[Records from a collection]
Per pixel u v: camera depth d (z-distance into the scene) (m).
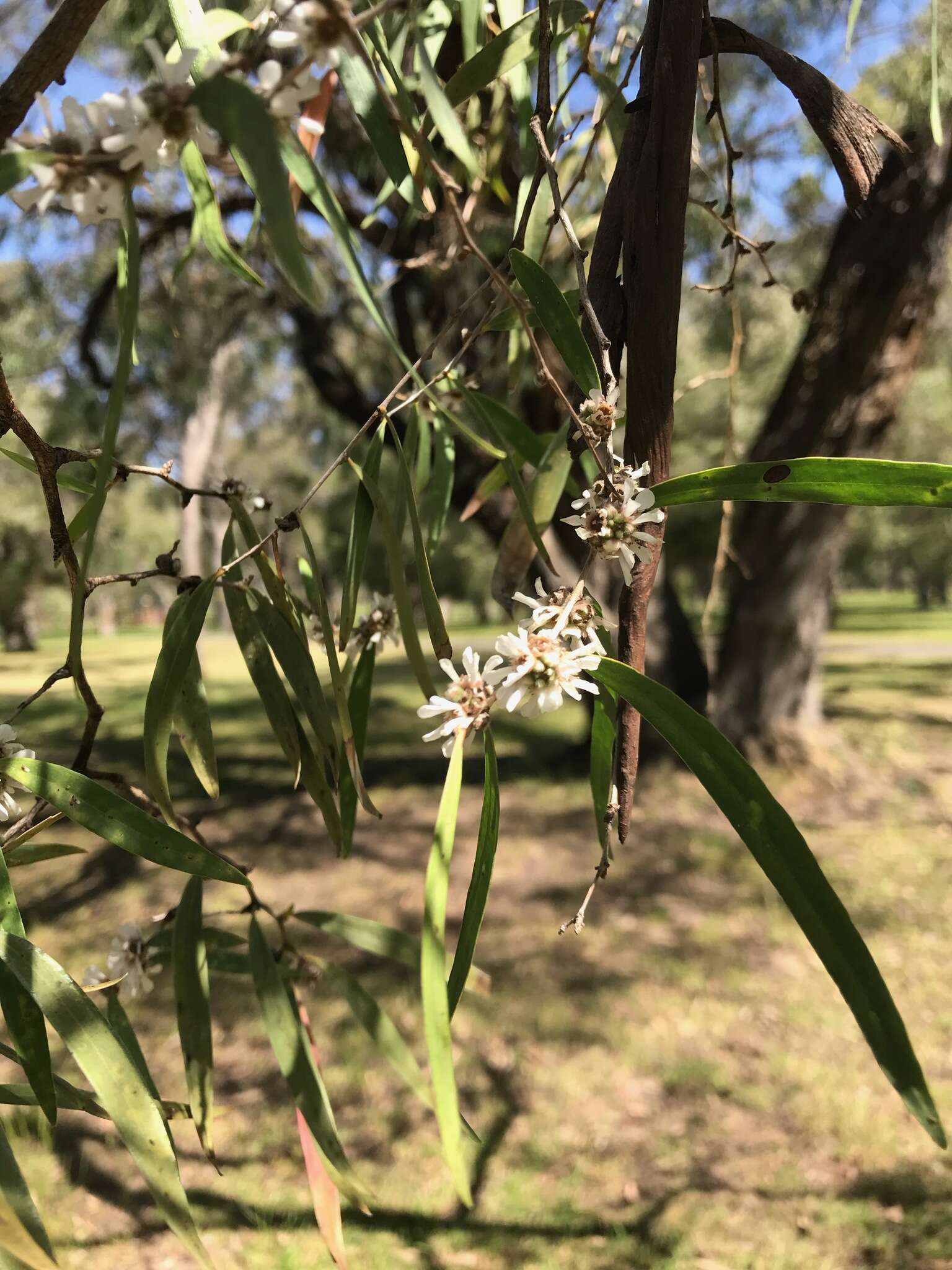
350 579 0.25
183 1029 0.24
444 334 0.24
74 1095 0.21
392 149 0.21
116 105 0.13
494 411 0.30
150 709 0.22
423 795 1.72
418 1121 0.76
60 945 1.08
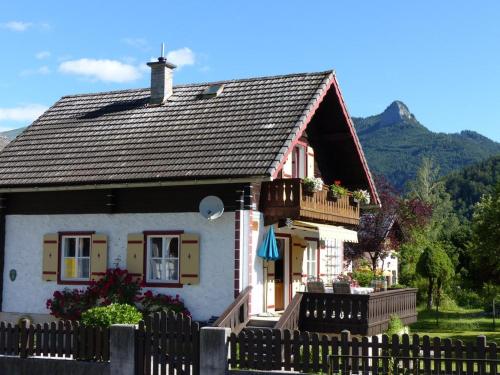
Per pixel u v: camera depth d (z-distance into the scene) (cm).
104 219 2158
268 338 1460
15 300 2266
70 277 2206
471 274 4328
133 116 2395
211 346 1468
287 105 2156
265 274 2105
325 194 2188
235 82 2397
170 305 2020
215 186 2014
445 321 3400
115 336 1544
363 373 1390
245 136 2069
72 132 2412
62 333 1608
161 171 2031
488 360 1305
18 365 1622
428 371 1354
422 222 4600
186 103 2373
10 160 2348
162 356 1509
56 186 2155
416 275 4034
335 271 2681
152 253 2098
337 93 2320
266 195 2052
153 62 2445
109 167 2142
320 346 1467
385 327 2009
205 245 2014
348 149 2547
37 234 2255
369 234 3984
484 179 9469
* * *
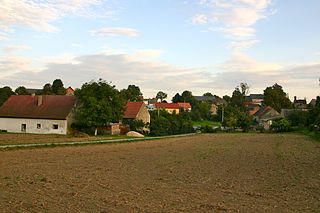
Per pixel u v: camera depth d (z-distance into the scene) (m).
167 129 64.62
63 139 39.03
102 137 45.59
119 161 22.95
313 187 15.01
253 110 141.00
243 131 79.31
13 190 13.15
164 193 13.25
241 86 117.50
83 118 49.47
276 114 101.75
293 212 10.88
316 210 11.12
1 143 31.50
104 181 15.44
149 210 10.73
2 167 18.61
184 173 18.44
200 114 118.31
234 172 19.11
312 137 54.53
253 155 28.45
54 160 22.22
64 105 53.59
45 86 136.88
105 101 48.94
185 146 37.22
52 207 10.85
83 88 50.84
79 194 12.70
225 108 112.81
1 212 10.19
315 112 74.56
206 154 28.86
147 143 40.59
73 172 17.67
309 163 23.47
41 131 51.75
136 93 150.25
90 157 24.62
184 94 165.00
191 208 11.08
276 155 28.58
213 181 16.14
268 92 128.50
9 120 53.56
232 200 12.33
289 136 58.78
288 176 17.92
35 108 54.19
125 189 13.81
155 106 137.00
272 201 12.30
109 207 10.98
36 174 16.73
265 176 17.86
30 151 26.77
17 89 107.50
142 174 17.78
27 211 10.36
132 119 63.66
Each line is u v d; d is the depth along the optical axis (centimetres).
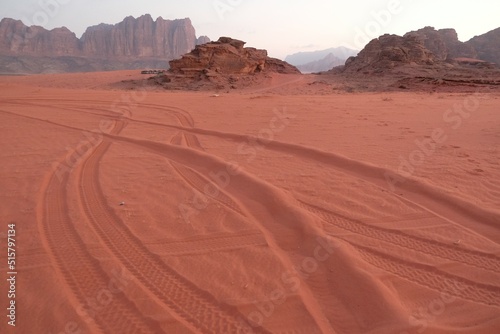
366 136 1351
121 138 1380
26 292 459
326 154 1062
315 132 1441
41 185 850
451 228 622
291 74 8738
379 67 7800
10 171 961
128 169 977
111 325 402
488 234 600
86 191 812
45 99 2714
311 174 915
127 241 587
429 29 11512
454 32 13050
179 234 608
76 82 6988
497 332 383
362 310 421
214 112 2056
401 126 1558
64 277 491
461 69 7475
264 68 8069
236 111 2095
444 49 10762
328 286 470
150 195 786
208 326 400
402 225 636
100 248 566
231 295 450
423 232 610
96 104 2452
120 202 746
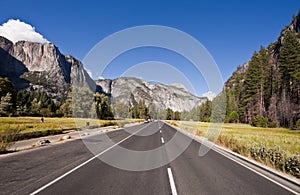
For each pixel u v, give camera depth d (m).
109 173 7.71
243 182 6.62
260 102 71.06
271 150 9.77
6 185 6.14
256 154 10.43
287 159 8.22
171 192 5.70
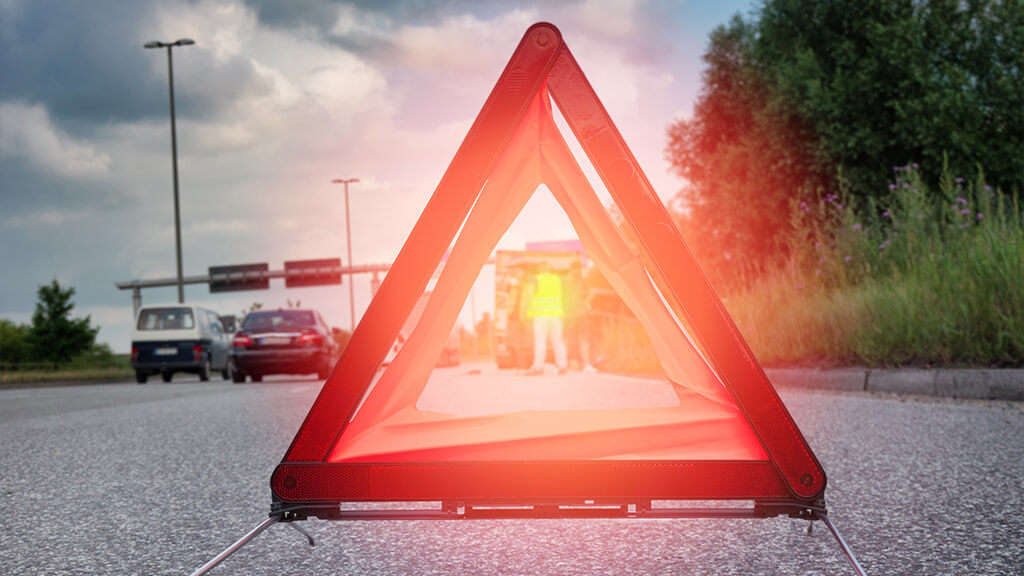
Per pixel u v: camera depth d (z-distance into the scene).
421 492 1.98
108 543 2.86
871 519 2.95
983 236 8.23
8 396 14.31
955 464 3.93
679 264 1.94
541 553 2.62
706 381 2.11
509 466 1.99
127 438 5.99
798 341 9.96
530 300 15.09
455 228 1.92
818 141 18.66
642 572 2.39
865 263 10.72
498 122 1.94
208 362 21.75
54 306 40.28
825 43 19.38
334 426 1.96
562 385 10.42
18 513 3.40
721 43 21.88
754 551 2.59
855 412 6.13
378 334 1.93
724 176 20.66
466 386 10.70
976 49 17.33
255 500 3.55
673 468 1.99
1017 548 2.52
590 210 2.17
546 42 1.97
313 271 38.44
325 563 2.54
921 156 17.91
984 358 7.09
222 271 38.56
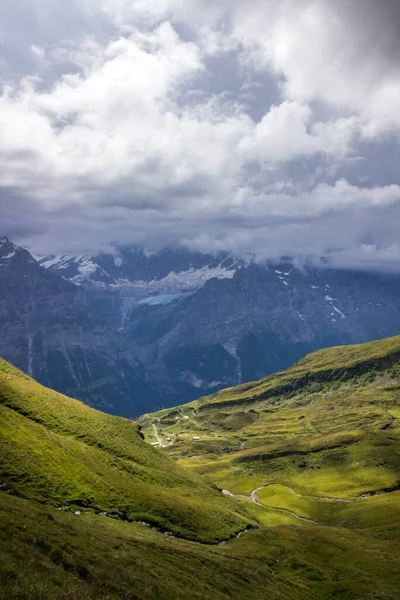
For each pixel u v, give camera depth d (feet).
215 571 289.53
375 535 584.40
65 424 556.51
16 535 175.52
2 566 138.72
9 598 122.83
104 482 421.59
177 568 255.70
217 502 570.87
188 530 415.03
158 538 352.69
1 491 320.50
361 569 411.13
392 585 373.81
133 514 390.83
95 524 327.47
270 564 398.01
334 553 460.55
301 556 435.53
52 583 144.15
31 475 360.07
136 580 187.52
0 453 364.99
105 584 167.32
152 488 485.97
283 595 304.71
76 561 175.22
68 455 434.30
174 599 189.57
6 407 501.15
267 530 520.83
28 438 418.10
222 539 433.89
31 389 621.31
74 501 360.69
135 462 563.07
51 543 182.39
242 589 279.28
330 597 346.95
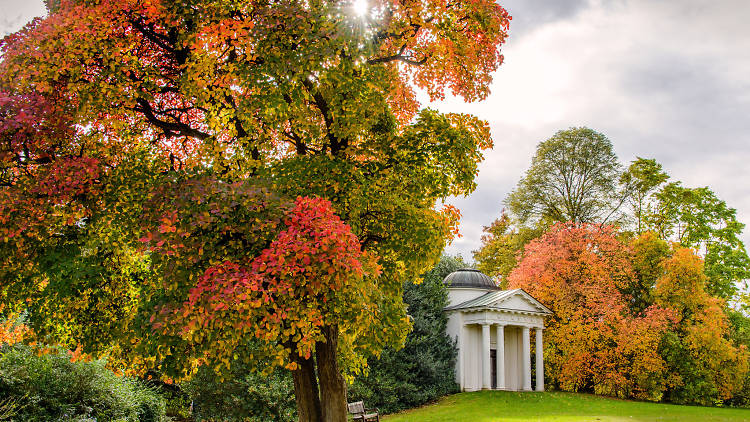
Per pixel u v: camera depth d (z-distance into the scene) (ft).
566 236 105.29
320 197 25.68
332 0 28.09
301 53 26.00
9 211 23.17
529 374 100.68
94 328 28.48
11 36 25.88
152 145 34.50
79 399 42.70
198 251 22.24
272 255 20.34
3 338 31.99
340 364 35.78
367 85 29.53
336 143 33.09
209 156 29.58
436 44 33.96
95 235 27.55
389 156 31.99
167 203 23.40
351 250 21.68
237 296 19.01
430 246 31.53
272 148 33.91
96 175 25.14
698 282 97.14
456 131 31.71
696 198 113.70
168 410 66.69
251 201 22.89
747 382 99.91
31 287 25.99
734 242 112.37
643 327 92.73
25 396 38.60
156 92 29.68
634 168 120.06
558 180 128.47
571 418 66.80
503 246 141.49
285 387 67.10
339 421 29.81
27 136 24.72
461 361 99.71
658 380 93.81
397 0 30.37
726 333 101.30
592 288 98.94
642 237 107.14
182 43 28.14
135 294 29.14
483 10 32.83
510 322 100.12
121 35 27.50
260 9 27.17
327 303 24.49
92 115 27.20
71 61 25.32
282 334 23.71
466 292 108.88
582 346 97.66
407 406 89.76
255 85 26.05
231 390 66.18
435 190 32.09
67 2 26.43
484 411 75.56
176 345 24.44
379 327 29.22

- **Exercise objective**
Search the data and copy each line containing "camera".

- **Response area**
Per pixel u v: camera depth d (z-distance into the scene) (m).
Per pixel u v: camera depth d (z-distance into the scene) (cm).
Per pixel u v: camera depth d (z-distance into the scene) (m).
For each pixel u v, give camera depth d (m).
Per pixel u v: camera depth d (z-distance into the scene).
For each pixel u v, give camera depth d (feet).
Per pixel u v: camera depth d (z-distance into the scene) (ft).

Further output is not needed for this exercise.